Well, we have already been 5 times! During the day, it doesn’t look like anything that special and is mobbed with tourists. But at night it becomes the most magical place in Taormina. It is set on the main piazza where the whole town gathers on their nightly walks, with a view of the sea on one side and the mountains on the other. They always have live entertainment, which we could listen to for hours (and do!). The guidebooks warned that a meal there can be a little pricey since they are so famous. But we order a glass of wine or a granite (like ice cream) and spend the evening being enchanted.

Our Favorite Acts

Most nights, there is a saxophone player, accompanied by a percussionist and pianist. The sax player takes the most interesting positions – the best being sitting back with his feet up on the lamp post. The most fun is watching people walk by and realize that the guy with his feet propped up is actually playing the music. They smile and soon a whole crowd is there taking pictures. Then, romance takes over, and people start dancing right in the square. One night they even did “Girl from Impanema,” where the sax player started playing the napkin holder, a Coke bottle, and ashtray with drumsticks. We love it!image  image

On other nights, the band is led by a Sicilian who reminds me of a Frenchman, with his beret. He plays the tambourine and sings, accompanied by accordion and guitar. It is like watching a cabaret. When we walked in the first time, he knew Frank had to have Sicilian roots and came over and asked us about it. Soon – he was playing a “special song” for his friend from Canicatti – and launched into the theme from “The Godfather.” We came back another night and, as we sat down, he introduced the whole crowd to Frank, his Sicilian friend.

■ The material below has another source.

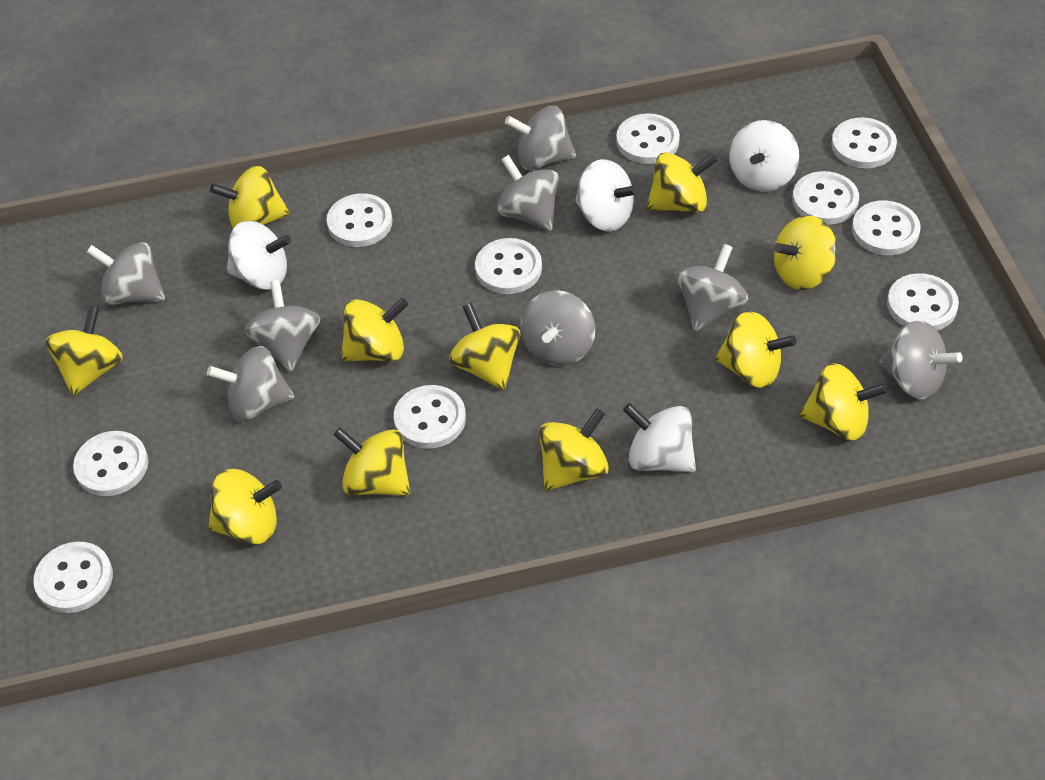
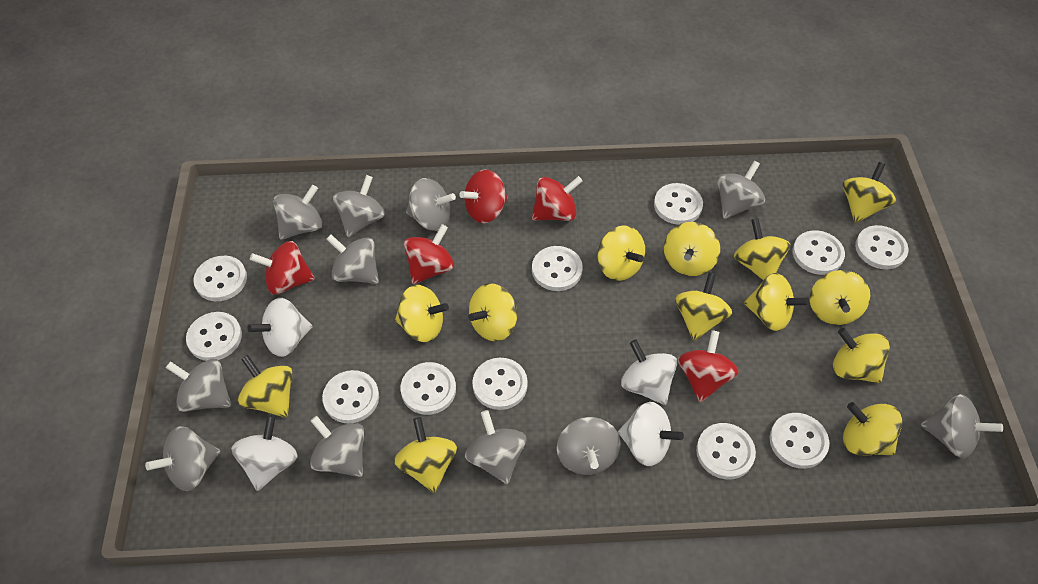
grey spinning top: 8 -> 11
red spinning top: 0 -> 5
white button: 10 -> 11
yellow spinning top: 11 -> 13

Another night, there were three different tables with men of around the same age whose parents grew up in Sicily (Frank being one of them). Their parents all had ended up in different countries – the USA, Belgium, and Germany. But obviously their mothers had all sung the same songs to them in the Sicilian dialect. As the leader sang one traditional song after the other, you could see the faces of each of these men light up as they recognized and sang along, remembering their childhoods. It made me a little teary-eyed.  What a very special place Sicily is.